# Start of Task material

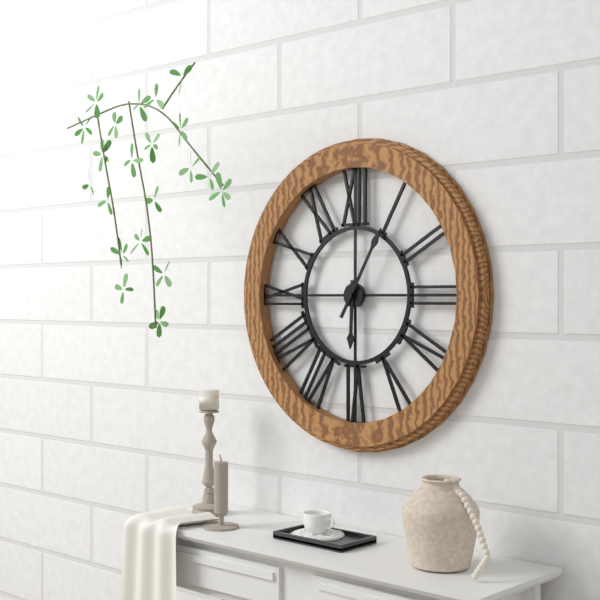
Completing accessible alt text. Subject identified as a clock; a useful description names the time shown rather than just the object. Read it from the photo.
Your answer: 6:05
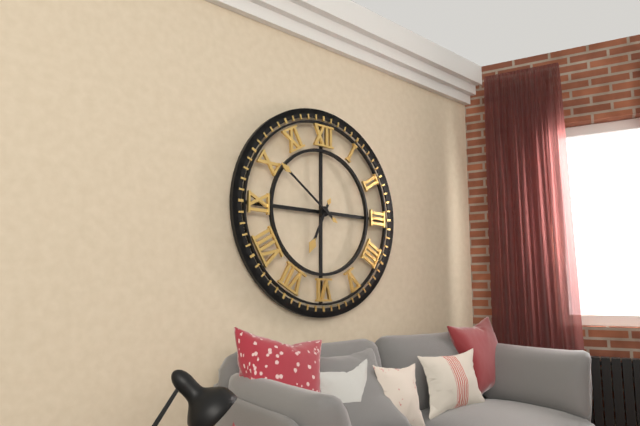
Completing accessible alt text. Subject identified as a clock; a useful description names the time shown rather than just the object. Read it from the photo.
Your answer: 6:51
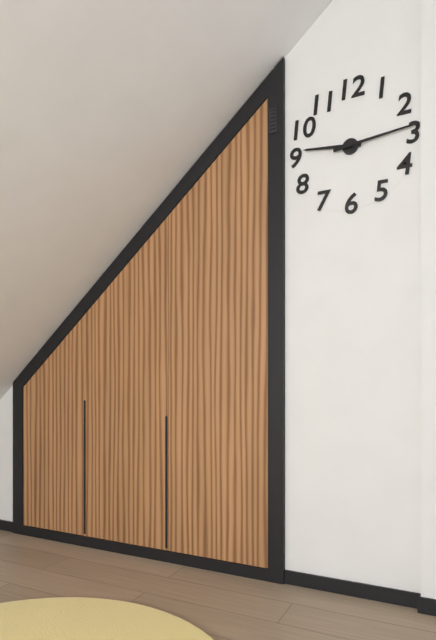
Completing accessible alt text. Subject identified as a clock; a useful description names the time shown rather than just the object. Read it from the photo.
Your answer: 9:14
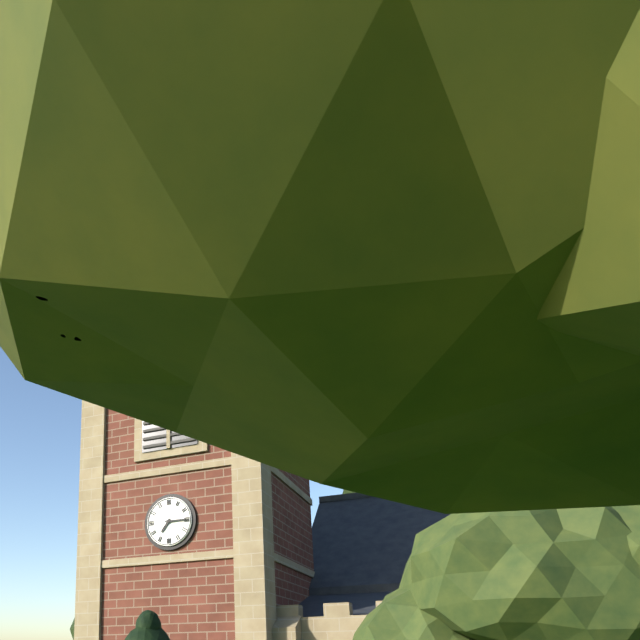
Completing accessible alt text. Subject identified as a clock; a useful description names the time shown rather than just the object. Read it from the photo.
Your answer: 7:15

# End of Task material

Short exercise: Return every line of the four items above without any changes, and leave out the pictures.

Solution to this task:
Completing accessible alt text. Subject identified as a clock; a useful description names the time shown rather than just the object. Read it from the photo.
Your answer: 6:05
Completing accessible alt text. Subject identified as a clock; a useful description names the time shown rather than just the object. Read it from the photo.
Your answer: 6:51
Completing accessible alt text. Subject identified as a clock; a useful description names the time shown rather than just the object. Read it from the photo.
Your answer: 9:14
Completing accessible alt text. Subject identified as a clock; a useful description names the time shown rather than just the object. Read it from the photo.
Your answer: 7:15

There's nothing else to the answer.